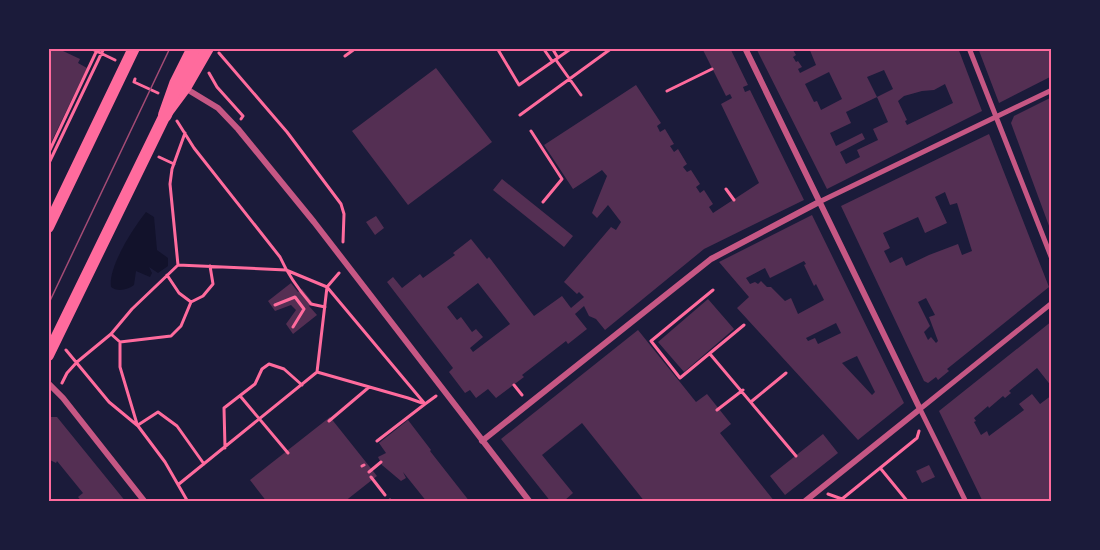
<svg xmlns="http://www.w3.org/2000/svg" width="1100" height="550" font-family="'Asap Condensed',sans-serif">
	<rect width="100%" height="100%" fill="#1b1b3a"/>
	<path fill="#12122b" d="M146 212 154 217 157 250 168 258V266L158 273 149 267 152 273 150 277 136 271 134 285C128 290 117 292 111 287 108 267 133 228 146 212Z"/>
	<path fill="#542f53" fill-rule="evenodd" d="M48 48H65L63 51 80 59 78 63 87 68 48 149Z
		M702 48H730L748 85 743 87 745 92 750 90 804 200 704 249 605 330 596 319 589 316 584 306 575 314 587 329 568 344 566 341 522 375 524 377 496 398 488 389 476 398 470 390 465 393 449 372 453 368 387 282 393 277 402 288 420 274 423 278 455 255 453 253 471 239 487 259 489 257 534 316 562 296 571 308 584 297 579 292 577 294 564 282 611 227 616 230 621 222 608 205 597 218 592 213 607 176 602 170 573 189 544 145 636 85 661 123 657 126 660 132 665 129 674 144 670 146 674 152 678 149 687 164 683 167 687 172 691 170 700 184 696 187 700 193 704 190 713 204 709 207 713 213 759 183 721 104 732 98 730 94 726 96ZM478 283 510 324 473 352 470 348 483 337 476 329 472 332 461 317 457 320 447 307Z
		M756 48H792L796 55 793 57 796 62 798 61 802 67 798 69 800 73 816 65 809 48H958L982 111 827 189ZM884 70 893 89 877 97 888 122 873 129 878 140 857 150 860 157 846 164 840 152 865 139 862 133 836 146 830 133 851 123 846 112 877 97 867 77ZM829 72 842 99 821 110 817 101 814 102 805 84ZM945 84 953 103 907 125 905 121 907 120 898 101 904 96 922 91 934 90Z
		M978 48H1052V76L999 103Z
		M436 68 492 142 408 205 352 131Z
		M1052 97V234L1011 123 1014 116Z
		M989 134 1049 287 947 369 949 371 938 380 936 377 928 383 924 381 841 206ZM945 192 950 205 957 203 972 251 962 255 958 244 929 255 906 266 902 257 890 263 884 251 890 248 883 233 918 217 925 233 947 223 935 197ZM926 298 935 315 929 317 938 341 936 343 931 337 928 340 924 332 930 326 918 302Z
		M502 179 573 236 564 247 493 190Z
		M812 215 904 403 858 440 737 308 749 297 719 262ZM804 261 806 264 804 265 814 286 816 284 824 300 798 314 791 298 785 301 771 287H767L761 281 758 284 755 282 750 284 746 278 765 268 770 278ZM836 323 841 333 818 344 815 338 808 341 806 338ZM857 356 875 392 872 395 842 363Z
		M376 216 384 228 375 235 366 222Z
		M291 283 298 292 302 289 313 303 309 306 317 315 293 334 286 324 296 310 291 305 275 311 268 301Z
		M708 299 734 329 684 372 658 342Z
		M1052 321V387L1037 368 1009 391 1011 393 1005 398 1003 396 989 408 988 406 974 418 976 421 974 422 981 435 987 431 989 436 1024 410 1019 404 1032 394 1040 404 1052 395V502H983L939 411Z
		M638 330 696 402 707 394 731 424 720 433 775 502H645L582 423 542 455 573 493 564 501 565 502H551L501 439Z
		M48 417H57L126 502H82L78 497 83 493 57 461 56 463 48 459Z
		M330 417 377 476 344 502H267L250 480Z
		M408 420 431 450 430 451 470 502H427L403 472 406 478 401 481 382 465 378 457 386 453 379 443Z
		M823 434 838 453 785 495 770 476Z
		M929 465 935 477 922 483 916 471Z"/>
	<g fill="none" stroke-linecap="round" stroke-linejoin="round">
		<path stroke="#ff6b9d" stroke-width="3" d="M90 48 115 60
			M497 48 519 85 572 48
			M543 48 552 61
			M552 48 558 58
			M219 53 287 132 341 204 344 214 343 242
			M345 56 356 48
			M556 60 581 95
			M209 73 217 87 243 116 241 119
			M135 79 134 82 158 93
			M667 91 712 69
			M520 115 612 48
			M177 121 194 148 280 257C288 275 299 290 311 304L325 307
			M531 131 562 179 543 202
			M48 154 98 48
			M159 157 174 164
			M48 165 104 48
			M726 189 734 200
			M178 265 286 270 327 287 317 372 179 484
			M339 273 327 287 425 404 377 441
			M167 275 179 293 191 302
			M713 290 651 341 680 378 744 325
			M275 305 295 297 304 309 293 327
			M111 334 120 342V367L137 424
			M120 342 171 336 181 326 191 302 203 296 213 284 210 266
			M66 350 109 402 138 426 165 462 188 502
			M710 354 796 456
			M317 372 408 398 425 404 436 396
			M62 383 67 373 77 362 111 334 132 309 178 265 170 184 172 169 185 133
			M514 385 522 395
			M241 397 288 453
			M752 401 786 373
			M717 410 743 390
			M329 421 368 388
			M138 425 158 412 177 426 204 464
			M225 448 224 408 255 384 262 369 269 364 284 369 302 385
			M362 466 364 465
			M881 469 908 502
			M369 472 381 462
			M371 477 385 495
			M828 494 842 499 917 438 919 431"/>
		<path stroke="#c65784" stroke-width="4.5" d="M389 502 390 501"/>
		<path stroke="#c65784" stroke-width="5" d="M969 48 1052 259
			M819 202 1052 90
			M966 502 920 409 1052 303"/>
		<path stroke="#c65784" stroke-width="6" d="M745 48 920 409 804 502
			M185 88 218 108 238 129 314 222 530 502
			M48 383 63 398 145 502
			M482 441 711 259 819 202"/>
		<path stroke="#ff6b9d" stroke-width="12" d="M48 227 134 48
			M48 355 165 115 185 88 208 48"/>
		<path stroke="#ff6b9d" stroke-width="14" d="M165 115 176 84 194 48"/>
		<path stroke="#a44b75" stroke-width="1.5" d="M48 305 170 48"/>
	</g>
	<rect width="1100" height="550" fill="none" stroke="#1b1b3a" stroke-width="99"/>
	<rect x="50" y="50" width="1000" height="450" fill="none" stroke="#ff6b9d" stroke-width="2"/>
</svg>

Exercise goal ▸
Write all the lines above out again exactly, minus the images.

Task result ▸
<svg xmlns="http://www.w3.org/2000/svg" width="1100" height="550" font-family="'Asap Condensed',sans-serif">
	<rect width="100%" height="100%" fill="#1b1b3a"/>
	<path fill="#12122b" d="M146 212 154 217 157 250 168 258V266L158 273 149 267 152 273 150 277 136 271 134 285C128 290 117 292 111 287 108 267 133 228 146 212Z"/>
	<path fill="#542f53" fill-rule="evenodd" d="M48 48H65L63 51 80 59 78 63 87 68 48 149Z
		M702 48H730L748 85 743 87 745 92 750 90 804 200 704 249 605 330 596 319 589 316 584 306 575 314 587 329 568 344 566 341 522 375 524 377 496 398 488 389 476 398 470 390 465 393 449 372 453 368 387 282 393 277 402 288 420 274 423 278 455 255 453 253 471 239 487 259 489 257 534 316 562 296 571 308 584 297 579 292 577 294 564 282 611 227 616 230 621 222 608 205 597 218 592 213 607 176 602 170 573 189 544 145 636 85 661 123 657 126 660 132 665 129 674 144 670 146 674 152 678 149 687 164 683 167 687 172 691 170 700 184 696 187 700 193 704 190 713 204 709 207 713 213 759 183 721 104 732 98 730 94 726 96ZM478 283 510 324 473 352 470 348 483 337 476 329 472 332 461 317 457 320 447 307Z
		M756 48H792L796 55 793 57 796 62 798 61 802 67 798 69 800 73 816 65 809 48H958L982 111 827 189ZM884 70 893 89 877 97 888 122 873 129 878 140 857 150 860 157 846 164 840 152 865 139 862 133 836 146 830 133 851 123 846 112 877 97 867 77ZM829 72 842 99 821 110 817 101 814 102 805 84ZM945 84 953 103 907 125 905 121 907 120 898 101 904 96 922 91 934 90Z
		M978 48H1052V76L999 103Z
		M436 68 492 142 408 205 352 131Z
		M1052 97V234L1011 123 1014 116Z
		M989 134 1049 287 947 369 949 371 938 380 936 377 928 383 924 381 841 206ZM945 192 950 205 957 203 972 251 962 255 958 244 929 255 906 266 902 257 890 263 884 251 890 248 883 233 918 217 925 233 947 223 935 197ZM926 298 935 315 929 317 938 341 936 343 931 337 928 340 924 332 930 326 918 302Z
		M502 179 573 236 564 247 493 190Z
		M812 215 904 403 858 440 737 308 749 297 719 262ZM804 261 806 264 804 265 814 286 816 284 824 300 798 314 791 298 785 301 771 287H767L761 281 758 284 755 282 750 284 746 278 765 268 770 278ZM836 323 841 333 818 344 815 338 808 341 806 338ZM857 356 875 392 872 395 842 363Z
		M376 216 384 228 375 235 366 222Z
		M291 283 298 292 302 289 313 303 309 306 317 315 293 334 286 324 296 310 291 305 275 311 268 301Z
		M708 299 734 329 684 372 658 342Z
		M1052 321V387L1037 368 1009 391 1011 393 1005 398 1003 396 989 408 988 406 974 418 976 421 974 422 981 435 987 431 989 436 1024 410 1019 404 1032 394 1040 404 1052 395V502H983L939 411Z
		M638 330 696 402 707 394 731 424 720 433 775 502H645L582 423 542 455 573 493 564 501 565 502H551L501 439Z
		M48 417H57L126 502H82L78 497 83 493 57 461 56 463 48 459Z
		M330 417 377 476 344 502H267L250 480Z
		M408 420 431 450 430 451 470 502H427L403 472 406 478 401 481 382 465 378 457 386 453 379 443Z
		M823 434 838 453 785 495 770 476Z
		M929 465 935 477 922 483 916 471Z"/>
	<g fill="none" stroke-linecap="round" stroke-linejoin="round">
		<path stroke="#ff6b9d" stroke-width="3" d="M90 48 115 60
			M497 48 519 85 572 48
			M543 48 552 61
			M552 48 558 58
			M219 53 287 132 341 204 344 214 343 242
			M345 56 356 48
			M556 60 581 95
			M209 73 217 87 243 116 241 119
			M135 79 134 82 158 93
			M667 91 712 69
			M520 115 612 48
			M177 121 194 148 280 257C288 275 299 290 311 304L325 307
			M531 131 562 179 543 202
			M48 154 98 48
			M159 157 174 164
			M48 165 104 48
			M726 189 734 200
			M178 265 286 270 327 287 317 372 179 484
			M339 273 327 287 425 404 377 441
			M167 275 179 293 191 302
			M713 290 651 341 680 378 744 325
			M275 305 295 297 304 309 293 327
			M111 334 120 342V367L137 424
			M120 342 171 336 181 326 191 302 203 296 213 284 210 266
			M66 350 109 402 138 426 165 462 188 502
			M710 354 796 456
			M317 372 408 398 425 404 436 396
			M62 383 67 373 77 362 111 334 132 309 178 265 170 184 172 169 185 133
			M514 385 522 395
			M241 397 288 453
			M752 401 786 373
			M717 410 743 390
			M329 421 368 388
			M138 425 158 412 177 426 204 464
			M225 448 224 408 255 384 262 369 269 364 284 369 302 385
			M362 466 364 465
			M881 469 908 502
			M369 472 381 462
			M371 477 385 495
			M828 494 842 499 917 438 919 431"/>
		<path stroke="#c65784" stroke-width="4.5" d="M389 502 390 501"/>
		<path stroke="#c65784" stroke-width="5" d="M969 48 1052 259
			M819 202 1052 90
			M966 502 920 409 1052 303"/>
		<path stroke="#c65784" stroke-width="6" d="M745 48 920 409 804 502
			M185 88 218 108 238 129 314 222 530 502
			M48 383 63 398 145 502
			M482 441 711 259 819 202"/>
		<path stroke="#ff6b9d" stroke-width="12" d="M48 227 134 48
			M48 355 165 115 185 88 208 48"/>
		<path stroke="#ff6b9d" stroke-width="14" d="M165 115 176 84 194 48"/>
		<path stroke="#a44b75" stroke-width="1.5" d="M48 305 170 48"/>
	</g>
	<rect width="1100" height="550" fill="none" stroke="#1b1b3a" stroke-width="99"/>
	<rect x="50" y="50" width="1000" height="450" fill="none" stroke="#ff6b9d" stroke-width="2"/>
</svg>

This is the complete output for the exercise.